Possibly Parry Walton
DPG355 – Still Life

oak panel, 73.9 x 52.7 cm
‘207’ in black ink and on a label on the verso

?Cartwright Bequest, 1686, no. 207.14

Sparkes & Carver 1890, p. 47, no. 125; Richter & Sparkes 1892 and 1905, p. 99, no. 355 (no attribution); Cook 1914, p. 212 (Artist unknown); Cook 1926, p. 197; Cat. 1953, p. 47; Murray 1980a, p. 301 (Unknown); Beresford 1998, p. 306 (Unknown, quite possibly British); not in Ingamells 2008; Jonker & Bergvelt 2016, p. 313 (British or Dutch School (Parry Walton?));15 RKD, no. 282057: https://rkd.nl/explore/images/282057 (Feb. 25, 2017).

Oak panel, bevelled on all sides on the back. Appearance is generally poor, with uneven blanching across the surface. The paint surface has numerous drying cracks and unrestored paint losses, revealing the wooden support in places.

There are no signs of a personal style that could indicate a particular artist. The painting is not listed in the Cartwright inventory, but the pages with accession numbers 186–209 are missing, and this is marked ‘207’.16 Valentina Ravaglia suggested in conversation that this, rather than DPG429 (q.v.), might be the work painted by Walton. That would be more in line with the meager quality to be expected from an amateur artist. Peter Murray too wondered whether DPG355 might have been painted by Parry Walton.17 Walton’s name is, however, attached in the Cartwright inventory to DPG429. One or the other would be the only painting by the artist.

A still life such as this is called a banketje (little banquet) in Dutch inventories. The pewter platter and the pewter mounts on the stoneware beer tankard give a sense of modest luxury. The pickled herring is a standard element in still lifes of the first half of the 17th century.18

possibly Parry Walton
Still life
panel (oak), oil paint 37,5 x 29,5 cm
Dulwich (London), Dulwich Picture Gallery, inv./cat.nr.
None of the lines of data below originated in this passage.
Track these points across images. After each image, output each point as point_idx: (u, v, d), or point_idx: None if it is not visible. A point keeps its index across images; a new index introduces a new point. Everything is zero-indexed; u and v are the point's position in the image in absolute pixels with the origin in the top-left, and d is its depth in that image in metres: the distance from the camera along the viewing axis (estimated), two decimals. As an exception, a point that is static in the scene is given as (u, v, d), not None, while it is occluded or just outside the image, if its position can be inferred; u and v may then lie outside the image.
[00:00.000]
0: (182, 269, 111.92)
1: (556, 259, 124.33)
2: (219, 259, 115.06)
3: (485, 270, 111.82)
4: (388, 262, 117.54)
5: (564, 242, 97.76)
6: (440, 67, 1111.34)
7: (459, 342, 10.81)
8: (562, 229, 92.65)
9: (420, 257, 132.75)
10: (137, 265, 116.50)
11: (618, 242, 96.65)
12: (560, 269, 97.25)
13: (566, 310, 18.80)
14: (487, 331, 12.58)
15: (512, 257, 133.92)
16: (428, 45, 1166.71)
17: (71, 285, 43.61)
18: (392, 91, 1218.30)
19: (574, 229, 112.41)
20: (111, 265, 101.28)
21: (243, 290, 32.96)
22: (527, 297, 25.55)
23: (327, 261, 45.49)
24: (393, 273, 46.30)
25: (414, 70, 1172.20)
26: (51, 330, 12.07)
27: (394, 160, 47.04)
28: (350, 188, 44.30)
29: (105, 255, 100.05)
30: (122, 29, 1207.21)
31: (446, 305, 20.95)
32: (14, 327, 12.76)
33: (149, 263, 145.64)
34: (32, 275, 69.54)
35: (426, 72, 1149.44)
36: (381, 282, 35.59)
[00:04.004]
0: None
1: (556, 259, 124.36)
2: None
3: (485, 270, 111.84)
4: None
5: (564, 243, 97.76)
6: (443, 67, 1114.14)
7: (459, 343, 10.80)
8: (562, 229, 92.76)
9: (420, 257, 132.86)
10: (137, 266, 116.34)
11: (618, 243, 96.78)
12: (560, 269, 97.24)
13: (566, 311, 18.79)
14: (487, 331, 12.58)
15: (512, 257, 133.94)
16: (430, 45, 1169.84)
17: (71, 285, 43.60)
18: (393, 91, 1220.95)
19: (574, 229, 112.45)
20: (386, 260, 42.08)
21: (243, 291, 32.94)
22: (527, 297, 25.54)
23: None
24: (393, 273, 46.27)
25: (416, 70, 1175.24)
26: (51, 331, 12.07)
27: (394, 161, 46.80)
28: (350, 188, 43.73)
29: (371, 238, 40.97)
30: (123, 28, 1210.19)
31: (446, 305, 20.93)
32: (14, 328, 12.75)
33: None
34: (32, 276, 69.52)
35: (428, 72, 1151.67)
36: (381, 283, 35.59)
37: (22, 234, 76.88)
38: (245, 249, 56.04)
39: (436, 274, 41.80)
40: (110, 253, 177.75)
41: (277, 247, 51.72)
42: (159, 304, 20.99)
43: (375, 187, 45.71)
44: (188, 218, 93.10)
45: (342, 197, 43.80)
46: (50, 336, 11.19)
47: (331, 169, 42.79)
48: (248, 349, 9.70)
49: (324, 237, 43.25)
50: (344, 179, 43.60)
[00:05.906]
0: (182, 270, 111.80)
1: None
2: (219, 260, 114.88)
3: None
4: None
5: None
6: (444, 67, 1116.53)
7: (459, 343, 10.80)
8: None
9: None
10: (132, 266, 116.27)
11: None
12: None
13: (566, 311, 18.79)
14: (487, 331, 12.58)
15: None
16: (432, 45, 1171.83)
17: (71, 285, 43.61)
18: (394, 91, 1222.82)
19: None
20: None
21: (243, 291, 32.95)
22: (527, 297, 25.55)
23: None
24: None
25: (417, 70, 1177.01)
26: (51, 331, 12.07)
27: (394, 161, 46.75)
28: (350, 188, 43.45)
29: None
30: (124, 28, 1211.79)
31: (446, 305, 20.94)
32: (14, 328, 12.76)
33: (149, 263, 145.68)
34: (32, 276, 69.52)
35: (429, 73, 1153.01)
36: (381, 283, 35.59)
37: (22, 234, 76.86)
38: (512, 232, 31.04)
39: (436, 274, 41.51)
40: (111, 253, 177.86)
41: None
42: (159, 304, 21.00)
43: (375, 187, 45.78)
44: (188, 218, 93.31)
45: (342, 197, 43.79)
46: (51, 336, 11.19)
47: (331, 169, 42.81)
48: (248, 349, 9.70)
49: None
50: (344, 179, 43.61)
DPG355


1 On 1 Dec. 1702 an advertisement was placed in the Daily Courant to announce the sale of his ‘Excellent Collection of Italian Pictures’ in his ‘late Dwelling-house’: see his biography on the website with restorers of the NPG, where is stated that he must have died before that date (https://www.npg.org.uk/research/programmes/directory-of-british-picture-restorers/british-picture-restorers-1600-1950-w.php).
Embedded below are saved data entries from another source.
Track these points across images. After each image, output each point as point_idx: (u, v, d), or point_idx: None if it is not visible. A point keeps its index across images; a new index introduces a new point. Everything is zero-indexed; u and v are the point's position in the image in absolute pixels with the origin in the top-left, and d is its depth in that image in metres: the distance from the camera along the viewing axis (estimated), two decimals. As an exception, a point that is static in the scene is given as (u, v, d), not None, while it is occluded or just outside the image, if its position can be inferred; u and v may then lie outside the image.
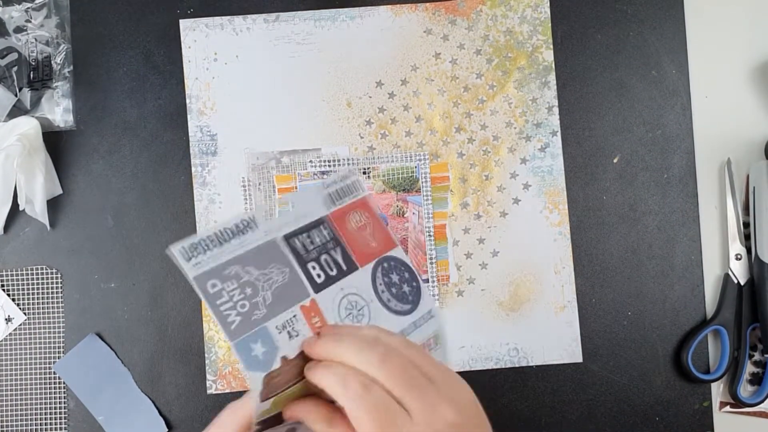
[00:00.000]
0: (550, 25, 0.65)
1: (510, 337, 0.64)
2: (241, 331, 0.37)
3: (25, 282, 0.64)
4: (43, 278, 0.64)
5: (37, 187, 0.62)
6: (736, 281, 0.64)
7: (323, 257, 0.41)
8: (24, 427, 0.63)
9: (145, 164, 0.65)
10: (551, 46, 0.65)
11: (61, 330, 0.63)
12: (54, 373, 0.63)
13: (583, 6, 0.66)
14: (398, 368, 0.35)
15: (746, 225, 0.64)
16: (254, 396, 0.36)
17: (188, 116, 0.65)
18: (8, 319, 0.63)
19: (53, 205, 0.64)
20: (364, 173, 0.64)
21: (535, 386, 0.64)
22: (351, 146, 0.65)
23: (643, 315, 0.64)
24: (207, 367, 0.63)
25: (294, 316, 0.39)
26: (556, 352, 0.64)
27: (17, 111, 0.64)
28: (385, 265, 0.43)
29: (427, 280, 0.64)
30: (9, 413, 0.63)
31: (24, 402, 0.63)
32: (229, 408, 0.38)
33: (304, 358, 0.38)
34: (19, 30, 0.65)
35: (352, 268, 0.42)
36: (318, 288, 0.40)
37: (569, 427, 0.64)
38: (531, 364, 0.64)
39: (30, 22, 0.64)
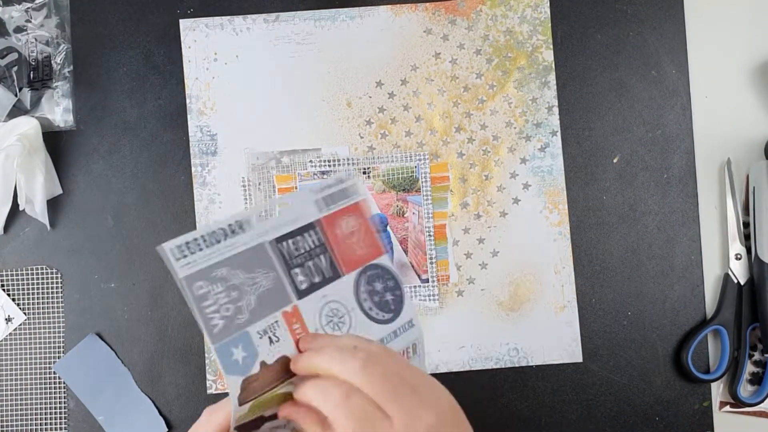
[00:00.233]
0: (550, 25, 0.65)
1: (510, 337, 0.64)
2: (224, 335, 0.37)
3: (25, 282, 0.64)
4: (43, 278, 0.64)
5: (37, 187, 0.62)
6: (736, 281, 0.64)
7: (309, 263, 0.41)
8: (24, 427, 0.63)
9: (145, 164, 0.65)
10: (551, 46, 0.65)
11: (61, 330, 0.63)
12: (54, 373, 0.63)
13: (583, 6, 0.66)
14: (378, 375, 0.36)
15: (746, 225, 0.64)
16: (232, 400, 0.37)
17: (188, 116, 0.65)
18: (8, 319, 0.63)
19: (53, 205, 0.64)
20: (364, 173, 0.64)
21: (535, 386, 0.64)
22: (351, 146, 0.65)
23: (643, 315, 0.64)
24: (207, 367, 0.63)
25: (276, 321, 0.39)
26: (556, 352, 0.64)
27: (17, 111, 0.64)
28: (370, 273, 0.43)
29: (426, 280, 0.64)
30: (9, 413, 0.63)
31: (24, 402, 0.63)
32: (207, 412, 0.39)
33: (282, 364, 0.39)
34: (19, 30, 0.65)
35: (336, 275, 0.42)
36: (301, 294, 0.40)
37: (569, 427, 0.64)
38: (531, 364, 0.64)
39: (30, 22, 0.64)
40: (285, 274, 0.40)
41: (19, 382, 0.63)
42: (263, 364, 0.38)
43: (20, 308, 0.64)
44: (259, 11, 0.65)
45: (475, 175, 0.65)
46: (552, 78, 0.65)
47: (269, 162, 0.65)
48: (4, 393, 0.63)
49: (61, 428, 0.63)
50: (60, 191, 0.64)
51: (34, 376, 0.63)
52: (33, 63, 0.64)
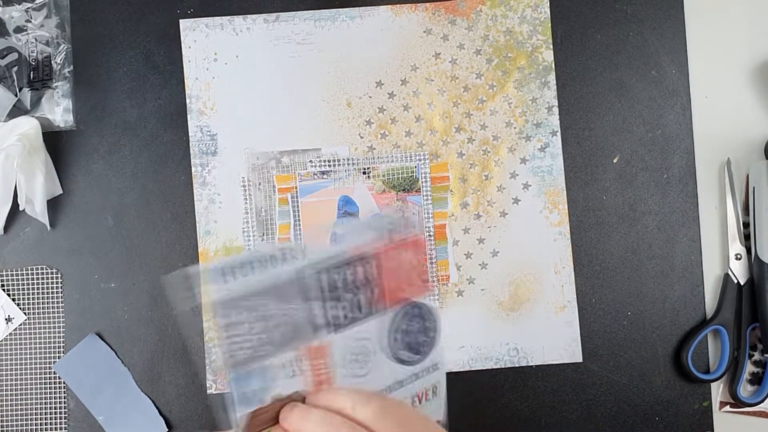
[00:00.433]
0: (549, 25, 0.65)
1: (510, 337, 0.64)
2: (244, 366, 0.36)
3: (25, 282, 0.64)
4: (43, 278, 0.64)
5: (37, 187, 0.62)
6: (736, 281, 0.64)
7: (350, 297, 0.39)
8: (24, 427, 0.63)
9: (145, 164, 0.65)
10: (551, 46, 0.65)
11: (61, 330, 0.63)
12: (54, 373, 0.63)
13: (583, 6, 0.66)
14: None
15: (746, 225, 0.64)
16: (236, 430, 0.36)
17: (188, 116, 0.65)
18: (8, 319, 0.63)
19: (53, 205, 0.64)
20: (364, 173, 0.64)
21: (535, 386, 0.64)
22: (351, 146, 0.65)
23: (643, 315, 0.64)
24: (207, 367, 0.63)
25: (299, 355, 0.37)
26: (556, 352, 0.64)
27: (17, 111, 0.64)
28: (411, 311, 0.42)
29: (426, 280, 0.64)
30: (9, 413, 0.63)
31: (24, 402, 0.63)
32: None
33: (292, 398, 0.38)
34: (19, 30, 0.65)
35: (377, 312, 0.40)
36: (334, 330, 0.39)
37: (569, 427, 0.64)
38: (531, 364, 0.64)
39: (30, 22, 0.64)
40: (321, 307, 0.38)
41: (19, 382, 0.63)
42: (275, 397, 0.37)
43: (20, 308, 0.64)
44: (259, 11, 0.65)
45: (475, 175, 0.65)
46: (552, 78, 0.65)
47: (269, 162, 0.65)
48: (4, 393, 0.63)
49: (61, 428, 0.63)
50: (60, 191, 0.64)
51: (34, 376, 0.63)
52: (33, 63, 0.64)
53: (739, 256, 0.64)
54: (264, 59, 0.65)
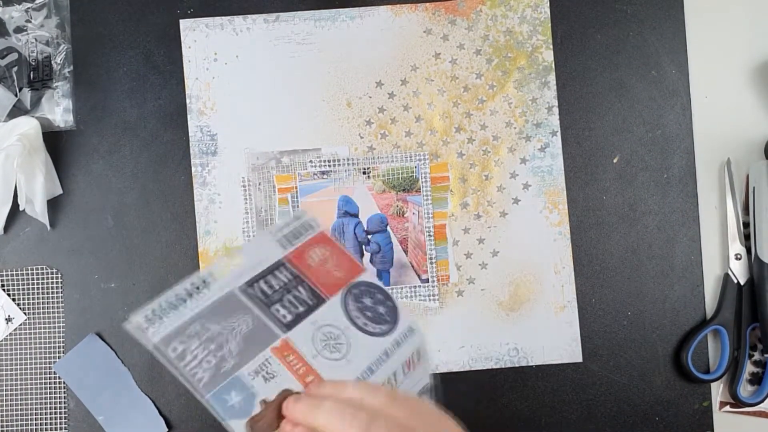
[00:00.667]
0: (549, 25, 0.65)
1: (510, 336, 0.64)
2: (212, 386, 0.38)
3: (25, 282, 0.64)
4: (43, 278, 0.64)
5: (37, 187, 0.62)
6: (735, 281, 0.64)
7: (288, 296, 0.42)
8: (24, 427, 0.63)
9: (145, 164, 0.65)
10: (551, 46, 0.65)
11: (61, 330, 0.63)
12: (54, 373, 0.63)
13: (583, 6, 0.66)
14: None
15: (746, 225, 0.64)
16: None
17: (188, 116, 0.65)
18: (8, 319, 0.63)
19: (53, 205, 0.64)
20: (364, 173, 0.64)
21: (535, 386, 0.64)
22: (351, 146, 0.65)
23: (643, 315, 0.64)
24: (207, 367, 0.63)
25: (266, 359, 0.39)
26: (556, 352, 0.64)
27: (17, 111, 0.64)
28: (355, 291, 0.44)
29: (426, 280, 0.64)
30: (9, 413, 0.63)
31: (24, 402, 0.63)
32: None
33: (286, 397, 0.39)
34: (19, 30, 0.65)
35: (320, 300, 0.42)
36: (288, 327, 0.41)
37: (569, 427, 0.64)
38: (531, 363, 0.64)
39: (30, 22, 0.64)
40: (264, 312, 0.41)
41: (19, 382, 0.63)
42: (264, 402, 0.38)
43: (20, 308, 0.64)
44: (259, 11, 0.65)
45: (475, 175, 0.65)
46: (552, 78, 0.65)
47: (269, 162, 0.65)
48: (4, 393, 0.63)
49: (61, 428, 0.63)
50: (60, 191, 0.64)
51: (34, 376, 0.63)
52: (33, 63, 0.64)
53: (739, 256, 0.64)
54: (264, 59, 0.65)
2 Das bewusste Stilleben [Dulwich Picture Gallery] sieht nun so holländisch aus, dass man es einem Nachfolger von Kalf wie P. Gallis oder J. v. Streek zuschreiben würde (The still life in question [DPG] looks so Dutch that one would ascribe it to an imitator of Kalf, such as P. Gallis or J. van Streek).

3 Ingamells 2008, p. 86: ‘One of very few paintings known by Walton, DPG429 is wholly Dutch in character and much resembles the work of Simon Luttichuys (1610–61)’, and note 1: ‘Who was b. London but worked principally and d. in Amsterdam. I am grateful to Bernd Ebert for indicating this comparison.’ As Ingamells mentions no other picture by Parry Walton, we still assume that this is the only one. It was also the only picture under Parry Walton in Art UK, see https://artuk.org/discover/artworks/still-life-200408 (May 20, 2020).
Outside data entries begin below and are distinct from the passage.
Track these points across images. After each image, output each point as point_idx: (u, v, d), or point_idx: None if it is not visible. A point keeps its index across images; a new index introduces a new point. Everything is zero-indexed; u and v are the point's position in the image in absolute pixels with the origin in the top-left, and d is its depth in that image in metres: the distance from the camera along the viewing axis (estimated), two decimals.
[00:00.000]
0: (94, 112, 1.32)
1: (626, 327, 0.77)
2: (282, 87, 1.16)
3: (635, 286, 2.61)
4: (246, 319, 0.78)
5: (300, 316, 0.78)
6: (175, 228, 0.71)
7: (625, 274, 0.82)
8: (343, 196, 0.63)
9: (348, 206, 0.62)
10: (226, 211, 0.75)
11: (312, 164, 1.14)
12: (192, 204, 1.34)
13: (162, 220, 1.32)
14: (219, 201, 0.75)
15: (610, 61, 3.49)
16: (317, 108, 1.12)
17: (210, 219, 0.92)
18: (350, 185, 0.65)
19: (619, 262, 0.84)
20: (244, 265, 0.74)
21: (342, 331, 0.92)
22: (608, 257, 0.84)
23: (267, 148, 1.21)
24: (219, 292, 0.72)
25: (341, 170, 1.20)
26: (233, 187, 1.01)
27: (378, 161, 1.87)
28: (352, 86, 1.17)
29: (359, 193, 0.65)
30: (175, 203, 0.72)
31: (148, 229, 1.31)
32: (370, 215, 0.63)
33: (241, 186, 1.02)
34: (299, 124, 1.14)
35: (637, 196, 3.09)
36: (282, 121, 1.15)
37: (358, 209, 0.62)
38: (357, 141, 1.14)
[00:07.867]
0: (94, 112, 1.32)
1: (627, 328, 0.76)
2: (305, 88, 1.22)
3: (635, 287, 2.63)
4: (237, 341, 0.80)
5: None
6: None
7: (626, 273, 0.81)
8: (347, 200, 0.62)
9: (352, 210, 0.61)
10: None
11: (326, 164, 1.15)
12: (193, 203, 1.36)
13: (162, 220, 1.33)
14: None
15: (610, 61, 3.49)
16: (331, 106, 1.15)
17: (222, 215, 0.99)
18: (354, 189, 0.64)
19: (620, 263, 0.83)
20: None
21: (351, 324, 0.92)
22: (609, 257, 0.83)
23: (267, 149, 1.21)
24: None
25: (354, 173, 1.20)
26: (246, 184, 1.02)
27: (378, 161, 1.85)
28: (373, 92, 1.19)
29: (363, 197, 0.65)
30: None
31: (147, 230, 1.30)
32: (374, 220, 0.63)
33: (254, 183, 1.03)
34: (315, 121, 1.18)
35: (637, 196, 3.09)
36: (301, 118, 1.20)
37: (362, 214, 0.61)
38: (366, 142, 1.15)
4 Ebert 2009, p. 139: ob das Gemälde nicht möglicherweise eine Kopie nach einem unbekannten Gemälde von Luttichuys ist (whether the picture might not be a copy after an unknown painting by Luttichuys).

5 Ebert 2009, p. 370, Sim A23.

6 ibid., p. 371, Sim A24.

7 RKD, no. 297847: https://rkd.nl/en/explore/images/297847 (July 13, 2020); Ebert 2009, pp. 371–2, Sim A25.

8 ibid., pp. 372–3, Sim A26; RKD, no. 204299: https://rkd.nl/explore/images/204299 (Feb. 26, 2017).

9 ibid., p. 373, Sim A27.

10 ibid., pp. 374–5, Sim A30.

11 Letter from Bernd Ebert to John Ingamells, 6 Sept. 2004 (DPG429 file), with images of his cat. nos Sim A23–27.

12 Gerson 1942/1983: see above, note 2.

13 Talley 1983, p. 163 (transl. of Van Hoogstraten 1678).

14 Not in Kalinsky & Waterfield 1987.

15 NB: in this entry there is a confusion with our original entry for DPG429. That picture is after Simon Luttichuys, not DPG355.

16 Kalinsky & Waterfield 1987, p. 26.

17 Peter Murray, note in DPG355 file.

18 Van Hoogstraten 1678, as cited in Talley 1983, p. 163.